▶ [Requirement 1]: In the forum thread on finding lead or tin for do-it molds, how heavy is tin compared with lead per unit?

▶ [Text passage]:

——

# Where to find/buy lead or tin for do-it molds



## Fishforfood (Apr 22, 2008)

I just recently got a do-it mold to make some jigs. Where can I buy some lead or tin for the molds locally? Thanks for the help


----------



## yammohamma (Sep 8, 2008)

Plumbers and Dentists are the two places that come to mind to me to find lead.

OH, and also tire stores from some of the older places. Maybe truck tires.

Also, tin is roughly 60% the wieght of lead per unit so if you intend to use tin remember that your molds won't produce the same size wieght.

Also, if I'm not mistaken, lead is softer which will cause less scratching on your boat.


----------



## fishprintingfool (Sep 30, 2007)

I realize it isn't "local" per se, but I used to buy lead off Ebay all the time. Folks would put 10 1# ingots into one of those USPS flat rate envelopes and mail it. I would at least check it out to help you price it out. Just a thought...

——

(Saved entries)
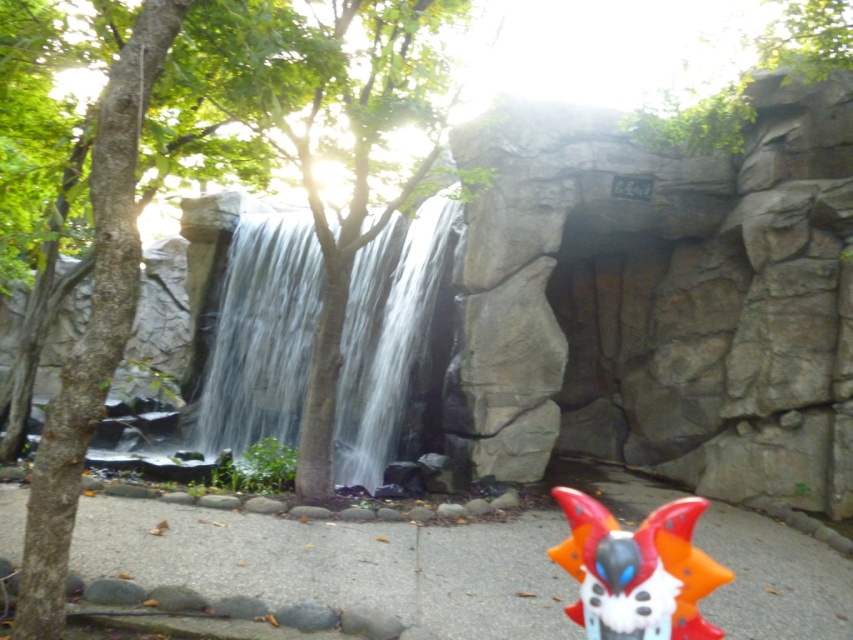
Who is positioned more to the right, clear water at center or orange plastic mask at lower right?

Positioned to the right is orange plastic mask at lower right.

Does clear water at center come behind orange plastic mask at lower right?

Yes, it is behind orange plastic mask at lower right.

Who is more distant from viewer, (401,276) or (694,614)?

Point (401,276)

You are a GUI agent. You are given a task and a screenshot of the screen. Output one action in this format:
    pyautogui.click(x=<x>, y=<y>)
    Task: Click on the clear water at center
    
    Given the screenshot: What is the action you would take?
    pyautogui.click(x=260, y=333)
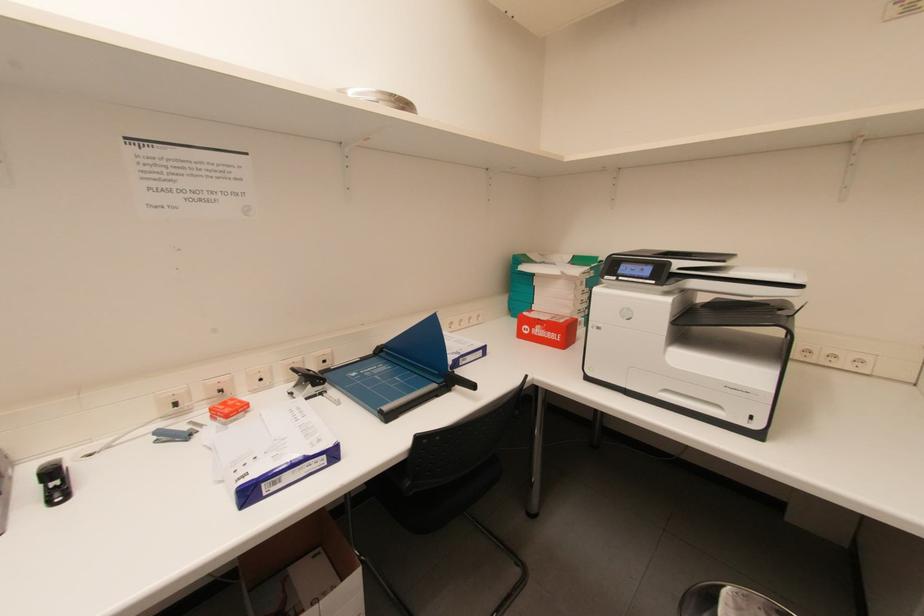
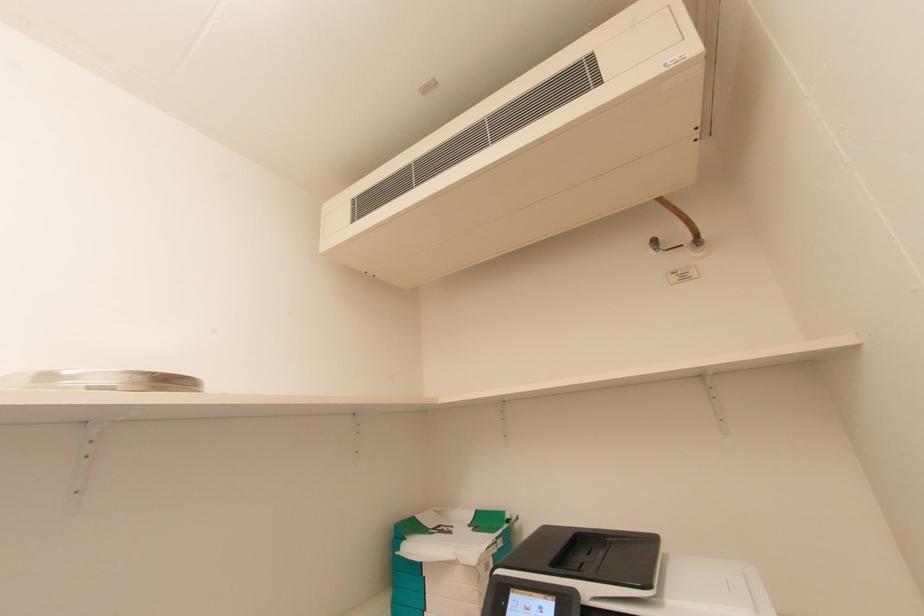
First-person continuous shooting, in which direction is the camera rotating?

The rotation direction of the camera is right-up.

——

▶ [Requirement 2]: Copy out the records word for word, starting at the beginning of the records and ending at the line that contains "Point (401,276)", with both ends included. Leave the pictures out of your answer.

▶ [Exercise answer 1]: Tin is roughly 60% the weight of lead per unit.

▶ [Exercise answer 2]:
Who is positioned more to the right, clear water at center or orange plastic mask at lower right?

Positioned to the right is orange plastic mask at lower right.

Does clear water at center come behind orange plastic mask at lower right?

Yes, it is behind orange plastic mask at lower right.

Who is more distant from viewer, (401,276) or (694,614)?

Point (401,276)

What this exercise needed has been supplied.